Le Big Brother des réseaux sociaux se lance dans le chiffrement PGP, réputé inviolable, pour l’envoi des emails aux utilisateurs. Comment l’utiliser et pourquoi? Explications.

<a href="http://pixabay.com/fr/touches-facebook-pouce-comme-264596/">Like it, Don’t like it</a> | bykst via Pixabay <a href="http://pixabay.com/fr/service/terms/#download_terms">Domaine public</a>
Like it, Don’t like it | bykst via Pixabay Domaine public

Temps de lecture: 3 minutes

Chez Facebook, on aime les paradoxes.

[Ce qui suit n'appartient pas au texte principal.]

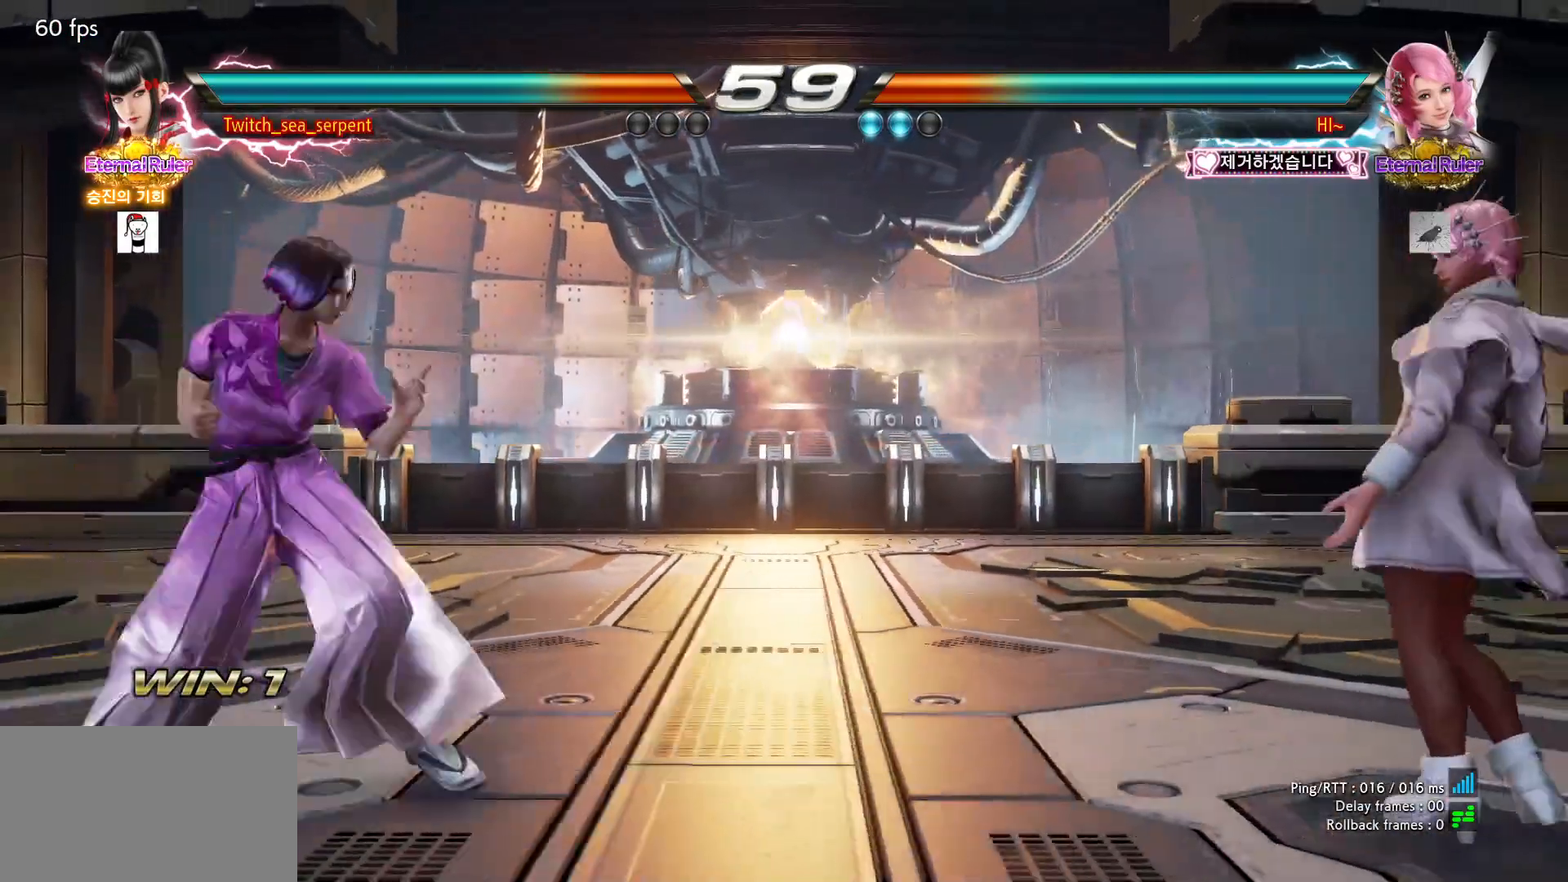
{"buttons": [], "left_stick": "center", "events": [[50, "left_stick", "left"], [117, "left_stick", "center"], [400, "left_stick", "right"], [450, "left_stick", "center"]]}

Le réseau social, qui a toujours fait l’objet de nombreuses controverses sur le contrôle de la vie privée des internautes, a annoncé lundi 1er juin sur le mur de Project the Graph, une page Facebook dédiée à la sécurité, la mise en place du chiffrement PGP pour les emails envoyés aux utilisateurs.

1.Ça veut dire quoi PGP?

Pour rappel, PGP est l’acronyme de pretty good privacy (plutôt bonne confidentialité). Il désigne le système de chiffrement asymétrique d’emails reconnu comme le plus sécurisé au monde.

Petite pause «PGP pour les nuls». En cryptographie, il est courant d’utiliser un chiffrement symétrique qui permet de chiffrer et de déchiffrer un fichier avec la même clé (disons le même mot de passe). Si ce mot de passe est découvert par un tiers, c’est un peu comme si vous lui laissiez vos clés de maison. Il prendra ce qu’il voudra.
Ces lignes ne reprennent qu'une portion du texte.